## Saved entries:
────
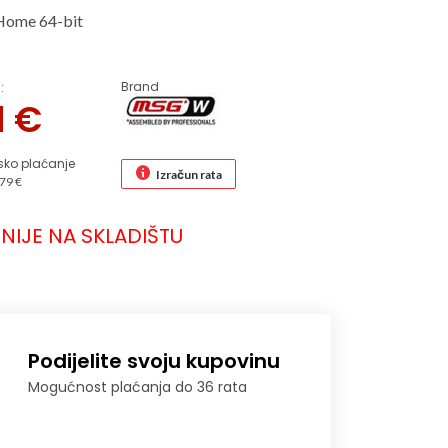
Home 64-bit
Brand
:
1
€
sko plaćanje
Izračun rata
79 €
NIJE NA SKLADIŠTU
Podijelite svoju kupovinu
Mogućnost plaćanja do 36 rata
────
Whatever the records hold apart from pictures should be repeated exactly.

## Response area:
Home 64-bit
Brand
:
1
€
sko plaćanje
Izračun rata
79 €
NIJE NA SKLADIŠTU
Podijelite svoju kupovinu
Mogućnost plaćanja do 36 rata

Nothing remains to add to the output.